Personal details
- Born: Wendell Hugh Fields August 26, 1957 Windsor, Nova Scotia, Canada
- Died: March 1, 2017 (aged 59) Hamilton, Ontario, Canada
- Party: Communist Party of Canada (Marxist-Leninist)

= Wendell Fields =

Canadian political activist (1957–2017)

Wendell Fields (August 26, 1957 – March 1, 2017) was a Canadian veteran anti-poverty activist in Hamilton, Ontario, Canada. He was director of Hamilton Against Poverty, and twice campaigned for the House of Commons of Canada as a candidate of the Communist Party of Canada - Marxist-Leninist (CPC-ML). He died on March 1, 2017, following a short battle with cancer.

==Activist==
In 1984, Fields, while demonstrating in sympathy with a trust company workers' strike in Waterloo, was charged with assaulting three police officers. He counter-charged the two officers that had assaulted him. The counter-charges went to trial, and Fields (who was not one of the strikers) was asked in court to explain why he was on the picket line. He refused to answer whether or not he was a Marxist-Leninist, and he was sentenced to thirty days in jail for contempt of court. The Canadian People's Defence Committee who described him as a political prisoner retained a lawyer on his behalf. Available media reports do not indicate if the appeal was successful or if either assault charge resulted in a conviction.

Fields worked as a dishwasher, busboy and labourer, and was laid off from his job as a plastics molder in about 1990. He subsequently moved from Cambridge, Ontario to Hamilton. According to The Hamilton Spectator, Fields became a part-time student to upgrade his skills, He joined Hamilton Against Poverty (HAP), a group consisting of social assistance recipients, helpful social agencies, Single mothers and the working poor. HAP was created in 1987. Wendell worked with anti poverty activist and HAP member, Julie Gordon. Gordon and Fields spoke against the Social Assistance Reform Act and the Prevention of Unionization Act at Queen's Park when Mike Harris was Premier of Ontario. Wendell, Julie and Herb Joseph made submissions together at Queen's Park concerning the Safe Streets Act. Herb Joseph, an aboriginal human rights activist wrote about the Jay Treaty for Mayday Magazine.

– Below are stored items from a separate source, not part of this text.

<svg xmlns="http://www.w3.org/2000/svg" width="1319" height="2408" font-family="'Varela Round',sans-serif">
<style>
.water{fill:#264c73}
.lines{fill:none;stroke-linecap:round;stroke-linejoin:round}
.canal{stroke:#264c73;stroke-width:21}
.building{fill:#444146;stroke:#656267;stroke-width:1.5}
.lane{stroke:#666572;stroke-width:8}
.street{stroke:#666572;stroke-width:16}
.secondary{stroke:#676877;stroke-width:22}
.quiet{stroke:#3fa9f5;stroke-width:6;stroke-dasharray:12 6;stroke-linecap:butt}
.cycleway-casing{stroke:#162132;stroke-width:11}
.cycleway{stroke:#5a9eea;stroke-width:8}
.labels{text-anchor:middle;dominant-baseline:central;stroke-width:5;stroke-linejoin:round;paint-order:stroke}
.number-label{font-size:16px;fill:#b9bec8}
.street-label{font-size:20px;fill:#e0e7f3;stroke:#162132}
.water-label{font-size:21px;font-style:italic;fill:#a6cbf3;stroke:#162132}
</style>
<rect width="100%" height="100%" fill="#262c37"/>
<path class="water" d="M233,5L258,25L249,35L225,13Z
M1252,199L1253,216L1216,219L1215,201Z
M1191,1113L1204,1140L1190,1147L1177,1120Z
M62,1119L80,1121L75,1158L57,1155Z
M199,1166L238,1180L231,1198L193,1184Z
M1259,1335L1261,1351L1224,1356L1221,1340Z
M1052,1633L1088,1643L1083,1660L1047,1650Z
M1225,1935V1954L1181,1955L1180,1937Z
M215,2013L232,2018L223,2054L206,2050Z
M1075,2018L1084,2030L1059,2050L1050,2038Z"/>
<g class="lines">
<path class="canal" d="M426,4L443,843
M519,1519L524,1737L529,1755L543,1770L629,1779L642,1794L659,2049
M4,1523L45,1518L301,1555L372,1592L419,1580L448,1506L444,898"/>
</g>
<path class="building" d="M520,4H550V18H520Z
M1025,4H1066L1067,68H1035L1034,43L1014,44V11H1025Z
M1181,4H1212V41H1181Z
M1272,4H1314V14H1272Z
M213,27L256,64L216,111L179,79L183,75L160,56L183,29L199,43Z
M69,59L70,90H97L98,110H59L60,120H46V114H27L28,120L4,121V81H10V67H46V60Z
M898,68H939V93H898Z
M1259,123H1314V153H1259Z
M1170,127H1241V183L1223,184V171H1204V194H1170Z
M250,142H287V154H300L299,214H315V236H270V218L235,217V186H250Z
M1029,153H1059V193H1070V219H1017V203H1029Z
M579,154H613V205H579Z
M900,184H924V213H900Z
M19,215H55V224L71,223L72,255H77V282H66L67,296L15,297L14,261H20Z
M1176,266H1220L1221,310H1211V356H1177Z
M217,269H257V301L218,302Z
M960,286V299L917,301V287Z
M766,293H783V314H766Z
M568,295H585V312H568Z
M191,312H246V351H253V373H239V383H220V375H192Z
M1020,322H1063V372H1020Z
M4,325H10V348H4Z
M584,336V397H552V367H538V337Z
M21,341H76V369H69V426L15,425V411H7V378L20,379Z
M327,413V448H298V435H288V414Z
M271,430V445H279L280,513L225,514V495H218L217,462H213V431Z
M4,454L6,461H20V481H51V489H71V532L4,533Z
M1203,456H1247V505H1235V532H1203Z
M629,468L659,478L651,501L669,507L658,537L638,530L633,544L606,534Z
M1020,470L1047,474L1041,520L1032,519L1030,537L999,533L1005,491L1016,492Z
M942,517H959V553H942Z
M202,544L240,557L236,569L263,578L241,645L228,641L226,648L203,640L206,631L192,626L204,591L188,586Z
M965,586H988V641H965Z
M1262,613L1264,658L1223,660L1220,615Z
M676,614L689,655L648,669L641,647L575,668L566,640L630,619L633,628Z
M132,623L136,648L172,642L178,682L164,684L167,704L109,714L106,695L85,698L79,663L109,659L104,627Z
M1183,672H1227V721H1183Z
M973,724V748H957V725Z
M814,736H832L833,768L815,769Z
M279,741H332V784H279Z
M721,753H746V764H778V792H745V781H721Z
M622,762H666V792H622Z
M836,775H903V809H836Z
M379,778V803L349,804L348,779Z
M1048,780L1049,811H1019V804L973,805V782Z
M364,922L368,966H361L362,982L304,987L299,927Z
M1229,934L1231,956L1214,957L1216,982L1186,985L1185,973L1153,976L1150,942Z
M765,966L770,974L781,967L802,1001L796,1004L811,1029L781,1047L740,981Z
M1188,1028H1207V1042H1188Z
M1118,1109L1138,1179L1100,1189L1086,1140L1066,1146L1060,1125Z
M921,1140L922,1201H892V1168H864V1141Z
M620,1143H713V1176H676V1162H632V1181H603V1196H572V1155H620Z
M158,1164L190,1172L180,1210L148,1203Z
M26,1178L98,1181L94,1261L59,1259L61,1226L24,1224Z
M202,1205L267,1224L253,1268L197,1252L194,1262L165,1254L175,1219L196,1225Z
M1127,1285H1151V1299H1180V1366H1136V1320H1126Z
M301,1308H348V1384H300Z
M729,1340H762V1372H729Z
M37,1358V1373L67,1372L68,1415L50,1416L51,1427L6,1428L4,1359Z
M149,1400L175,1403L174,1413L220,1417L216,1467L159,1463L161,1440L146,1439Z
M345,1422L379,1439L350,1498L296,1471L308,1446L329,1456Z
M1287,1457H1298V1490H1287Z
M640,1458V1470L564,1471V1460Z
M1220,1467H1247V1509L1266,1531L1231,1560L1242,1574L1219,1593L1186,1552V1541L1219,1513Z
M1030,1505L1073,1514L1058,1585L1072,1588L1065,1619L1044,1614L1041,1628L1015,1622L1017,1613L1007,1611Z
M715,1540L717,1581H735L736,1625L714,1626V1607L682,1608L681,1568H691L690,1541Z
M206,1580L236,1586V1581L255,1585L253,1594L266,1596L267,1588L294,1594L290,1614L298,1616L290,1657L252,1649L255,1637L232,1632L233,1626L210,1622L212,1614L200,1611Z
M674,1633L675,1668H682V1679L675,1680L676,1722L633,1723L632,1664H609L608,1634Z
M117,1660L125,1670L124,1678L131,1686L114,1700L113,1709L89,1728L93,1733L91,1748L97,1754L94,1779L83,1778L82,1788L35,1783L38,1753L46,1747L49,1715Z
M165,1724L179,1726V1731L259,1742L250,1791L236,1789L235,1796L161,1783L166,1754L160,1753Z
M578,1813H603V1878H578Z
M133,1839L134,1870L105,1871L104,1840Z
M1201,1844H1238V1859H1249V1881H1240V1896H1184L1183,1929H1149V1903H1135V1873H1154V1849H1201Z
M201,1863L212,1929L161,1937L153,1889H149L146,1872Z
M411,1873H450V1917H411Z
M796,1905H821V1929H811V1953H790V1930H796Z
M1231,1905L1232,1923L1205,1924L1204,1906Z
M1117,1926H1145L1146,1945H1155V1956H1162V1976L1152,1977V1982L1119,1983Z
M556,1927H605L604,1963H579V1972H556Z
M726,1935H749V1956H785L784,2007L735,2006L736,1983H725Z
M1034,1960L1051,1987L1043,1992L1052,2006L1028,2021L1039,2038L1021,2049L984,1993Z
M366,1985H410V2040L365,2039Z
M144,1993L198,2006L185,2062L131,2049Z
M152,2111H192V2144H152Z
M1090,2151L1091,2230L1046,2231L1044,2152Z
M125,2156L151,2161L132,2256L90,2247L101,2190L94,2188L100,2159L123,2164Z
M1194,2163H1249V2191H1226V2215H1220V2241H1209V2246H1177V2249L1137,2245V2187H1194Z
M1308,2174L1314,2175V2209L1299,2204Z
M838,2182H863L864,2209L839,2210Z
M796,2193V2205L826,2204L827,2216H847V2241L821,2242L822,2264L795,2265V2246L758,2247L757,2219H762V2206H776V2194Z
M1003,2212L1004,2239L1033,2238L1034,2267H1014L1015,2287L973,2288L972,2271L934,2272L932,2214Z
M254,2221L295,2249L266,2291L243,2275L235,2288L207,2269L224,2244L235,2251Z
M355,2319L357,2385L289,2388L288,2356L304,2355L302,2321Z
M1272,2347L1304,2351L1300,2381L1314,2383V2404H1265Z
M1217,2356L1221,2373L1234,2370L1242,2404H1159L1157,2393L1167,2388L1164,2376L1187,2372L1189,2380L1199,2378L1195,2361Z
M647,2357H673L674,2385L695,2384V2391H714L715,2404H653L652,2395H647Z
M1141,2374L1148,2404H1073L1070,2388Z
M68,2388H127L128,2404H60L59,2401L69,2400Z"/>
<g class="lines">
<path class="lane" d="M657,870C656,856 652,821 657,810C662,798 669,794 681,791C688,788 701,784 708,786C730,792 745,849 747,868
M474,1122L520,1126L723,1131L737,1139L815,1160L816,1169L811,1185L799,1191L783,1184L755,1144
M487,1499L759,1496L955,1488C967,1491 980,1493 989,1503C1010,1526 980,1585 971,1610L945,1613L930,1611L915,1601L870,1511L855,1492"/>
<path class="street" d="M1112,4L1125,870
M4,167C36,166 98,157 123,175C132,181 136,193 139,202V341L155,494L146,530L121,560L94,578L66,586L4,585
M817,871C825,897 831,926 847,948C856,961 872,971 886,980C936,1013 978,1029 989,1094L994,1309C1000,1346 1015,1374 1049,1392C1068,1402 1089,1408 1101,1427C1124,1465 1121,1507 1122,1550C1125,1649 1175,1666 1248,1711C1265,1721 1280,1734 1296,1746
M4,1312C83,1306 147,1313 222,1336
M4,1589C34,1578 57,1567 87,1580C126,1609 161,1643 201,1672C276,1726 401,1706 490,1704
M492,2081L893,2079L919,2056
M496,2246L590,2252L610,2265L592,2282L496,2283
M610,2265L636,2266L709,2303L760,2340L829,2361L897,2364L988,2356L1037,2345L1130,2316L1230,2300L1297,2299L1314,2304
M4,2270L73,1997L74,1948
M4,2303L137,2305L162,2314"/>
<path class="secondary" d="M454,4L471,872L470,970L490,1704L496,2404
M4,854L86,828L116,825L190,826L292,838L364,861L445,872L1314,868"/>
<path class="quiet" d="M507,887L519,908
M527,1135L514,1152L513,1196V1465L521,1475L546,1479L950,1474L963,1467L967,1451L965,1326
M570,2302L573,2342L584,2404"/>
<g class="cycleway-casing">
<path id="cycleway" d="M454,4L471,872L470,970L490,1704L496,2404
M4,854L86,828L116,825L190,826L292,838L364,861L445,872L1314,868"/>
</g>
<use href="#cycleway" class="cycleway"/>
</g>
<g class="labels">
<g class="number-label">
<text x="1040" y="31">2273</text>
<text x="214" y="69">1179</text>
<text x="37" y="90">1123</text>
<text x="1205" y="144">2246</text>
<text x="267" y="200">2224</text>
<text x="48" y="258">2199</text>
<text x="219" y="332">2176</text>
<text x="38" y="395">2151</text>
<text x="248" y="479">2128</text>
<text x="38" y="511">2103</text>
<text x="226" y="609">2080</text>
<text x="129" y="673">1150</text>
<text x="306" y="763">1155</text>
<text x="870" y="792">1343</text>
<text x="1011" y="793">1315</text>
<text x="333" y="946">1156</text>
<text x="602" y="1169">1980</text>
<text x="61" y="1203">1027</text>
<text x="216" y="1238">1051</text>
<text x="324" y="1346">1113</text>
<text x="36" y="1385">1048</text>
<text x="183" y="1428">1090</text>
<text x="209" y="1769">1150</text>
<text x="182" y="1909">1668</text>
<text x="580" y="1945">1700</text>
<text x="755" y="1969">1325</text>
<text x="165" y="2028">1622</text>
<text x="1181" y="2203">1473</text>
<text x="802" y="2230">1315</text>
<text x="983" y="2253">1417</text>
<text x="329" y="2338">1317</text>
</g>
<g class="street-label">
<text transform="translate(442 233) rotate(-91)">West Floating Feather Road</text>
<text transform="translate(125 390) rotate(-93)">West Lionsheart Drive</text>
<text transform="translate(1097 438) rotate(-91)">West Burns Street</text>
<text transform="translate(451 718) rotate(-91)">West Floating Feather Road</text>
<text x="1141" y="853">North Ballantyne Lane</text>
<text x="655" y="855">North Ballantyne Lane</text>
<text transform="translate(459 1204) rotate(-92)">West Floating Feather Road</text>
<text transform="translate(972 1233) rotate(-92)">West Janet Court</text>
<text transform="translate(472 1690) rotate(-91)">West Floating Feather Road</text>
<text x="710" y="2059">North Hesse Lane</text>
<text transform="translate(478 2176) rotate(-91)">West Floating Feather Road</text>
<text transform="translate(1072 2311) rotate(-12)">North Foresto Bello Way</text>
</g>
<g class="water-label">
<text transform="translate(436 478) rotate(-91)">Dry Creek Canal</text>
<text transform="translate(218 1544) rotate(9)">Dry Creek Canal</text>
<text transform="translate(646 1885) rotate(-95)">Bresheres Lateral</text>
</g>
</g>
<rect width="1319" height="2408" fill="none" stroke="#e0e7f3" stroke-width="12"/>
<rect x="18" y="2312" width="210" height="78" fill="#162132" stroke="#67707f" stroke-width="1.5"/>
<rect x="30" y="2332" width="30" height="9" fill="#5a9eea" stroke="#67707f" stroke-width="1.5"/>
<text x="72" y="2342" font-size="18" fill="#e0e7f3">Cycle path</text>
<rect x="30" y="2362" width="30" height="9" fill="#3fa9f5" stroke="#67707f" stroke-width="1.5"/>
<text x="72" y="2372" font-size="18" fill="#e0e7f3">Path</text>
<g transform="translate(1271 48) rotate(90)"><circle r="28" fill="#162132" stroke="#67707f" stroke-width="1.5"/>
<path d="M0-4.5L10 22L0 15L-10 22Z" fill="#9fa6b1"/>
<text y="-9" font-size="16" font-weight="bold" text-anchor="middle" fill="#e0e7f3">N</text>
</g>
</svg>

Fields testified before a federal House of Commons committee in 1992 as a HAP representative, speaking in opposition to a proposed child benefits bill introduced by the government of Brian Mulroney. His position was that the bill did nothing to benefit single mothers and low-income women, and should be rewritten. He and the HAP were also involved in lobbying about issues of homelessness.

Fields was arrested in 1995 following a demonstration by McMaster University students against tuition fee hikes. The following year, he spoke out in opposition to the provincial government's workfare policies, stating that ""We must fight (workfare) with dignity, pride and fearlessness."

He was charged with trespassing in 1999, after a peaceful demonstration protesting a display of fighter aircraft and what he and other protesters described as the militarism of an airshow at Hamilton International John C. Munro Airport. He pleaded not guilty. The following year, he was charged with failing to leave a premise after joining other protesters in occupying the office of Progressive Conservative Member of Provincial Parliament (MPP) Brad Clark to oppose the policies of Clark's government.

==Candidate for office==
Fields ran for public office until the 1997 federal election when he campaigned in Hamilton West for the CPC-ML. He also campaigned for municipal and provincial office in the late 1990s, making a bid for Mayor of Hamilton in 1997. He campaigned more local involvement in government, including people's councils, and a constituent assembly to develop appropriate government structure for the city. He also argued that the economic decisions must be made to benefit citizens rather than corporate interests. He also suggested the creation of neighbourhood groups to make surprise inspections of polluting industries. In 1999, he stood as an independent candidate for the provincial government in the riding of Hamilton West.
Fields campaigned for the Canadian House of Commons a second time in the 2000 federal election for the Marxist-Leninist party. He received 61 votes. In the 2011 federal election, he also ran for the MLPC in the riding of Hamilton East-Stoney Creek and received 95 votes. Wendell Fields ran in the federal election in 2015 as a Marxist-Leninist candidate.

He remained active in the Hamilton activist community as of 2005.